Monday, June 26, 2006

I just LOVE MediaMatters.org

I mean you have to love anything that enrages the right-wing "talking heads" with the truth, right? The genius in this website is its simplicity. It simply documents the rantings of radio talk show hosts, journalists, news anchors, and guest pundits... and then points out the various inconsistencies, misleading statements, and flat out lies they tell. These media mouthpieces used to be able to just "float out" whatever dreck they wanted without incident. But since May 2004, Media Matters has been holding them accoutable to their own words.

A good example of their work is this recent conversation from none other than right-wing "poster boy" Sean Hannity.
Hannity recently took on a caller who criticized him regarding Ronald Reagan's legacy. In it, Hannity begins by saying, "I know more about Reagan than you do," and then proceeds to butcher history in the way only a former construction worker can.

You can hear the entire call AND response here.

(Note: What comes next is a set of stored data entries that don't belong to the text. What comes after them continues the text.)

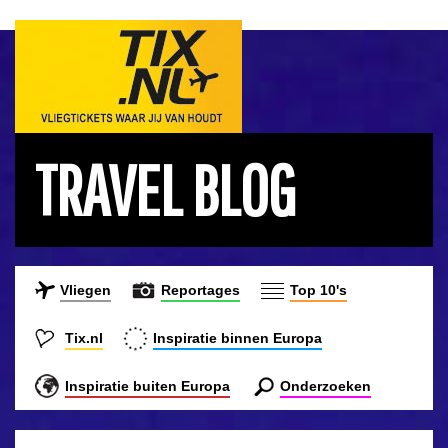
TRAVEL BLOG
Vliegen
Reportages
Top 10's
Tix.nl
Inspiratie binnen Europa
Inspiratie buiten Europa
Onderzoeken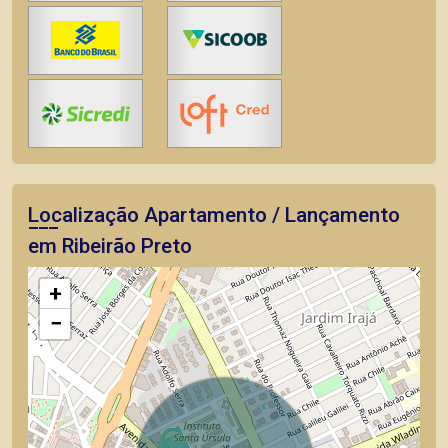
Localização Apartamento / Lançamento
em Ribeirão Preto
+
−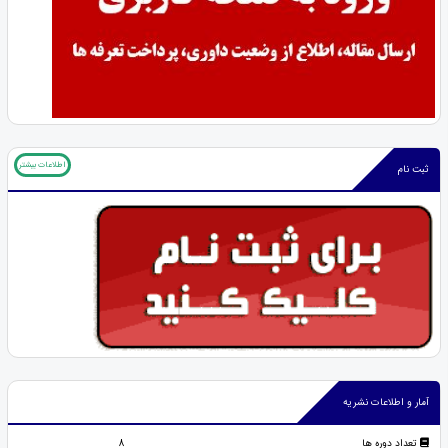
اطلاعات بیشتر
ثبت نام
آمار و اطلاعات نشریه
تعداد دوره ها
8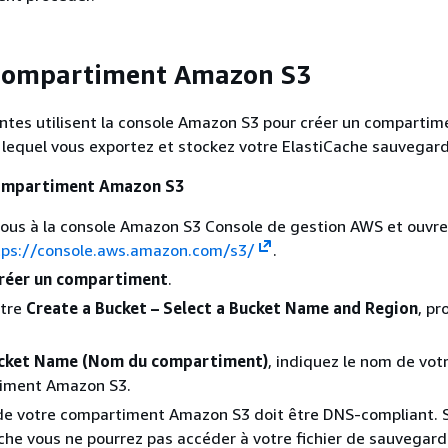
 compartiment Amazon S3
ntes utilisent la console Amazon S3 pour créer un compartim
lequel vous exportez et stockez votre ElastiCache sauvegard
compartiment Amazon S3
ous à la console Amazon S3 Console de gestion AWS et ouvre
tps://console.aws.amazon.com/s3/
.
réer un compartiment
.
être
Create a Bucket – Select a Bucket Name and Region
, p
:
cket Name (Nom du compartiment)
, indiquez le nom de vot
iment Amazon S3.
e votre compartiment Amazon S3 doit être DNS-compliant. S
che vous ne pourrez pas accéder à votre fichier de sauvegard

And here's just a portion of the break-down from Media Matters:
  • Hannity repeated his oft-mentioned -- and false -- claim that tax revenues doubled during the Reagan years. As Media Matters for America has previously noted, if the numbers are not adjusted for inflation, federal tax revenue increased 52 percent, not 100 percent ($599.3 billion to $909.3 billion) under Reagan; adjusted for inflation, revenue increased only 15 percent ($1.077 trillion to $1.236 trillion).
  • Hannity reasserted that Reagan's tax cuts "gave us the longest period of peacetime economic growth in American history." But, as Media Matters has documented, the longest period of peacetime economic growth in American history occurred from March 1991 to March 2001. Democratic President Bill Clinton presided over most of these 120 months of economic growth, compared with 92 months of growth between November 1982 and July 1990, during the Reagan and George H.W. Bush administrations.
  • Responding to the caller's statement that Reagan "cut and run" from Lebanon, Hannity simply said: "No, he didn't." In fact, U.S. troops withdrew from Lebanon in February 1984, four months after a suicide bomber killed 241 U.S. Marines, sailors, and soldiers at a Marine barracks in Beirut.
You can see the whole "Sean Hannity" entry from mediamatters.org HERE.

By the way, does ANYONE know if Hannity ever graduated from college?

1 Comments:

Anonymous Ryan said...

I wonder how Hannity would spin Reagan's assertion that Mandela was a terrorist. Or even that ketchup is a vegetable. Reagan's soaring approval rating is revisionist history at its best.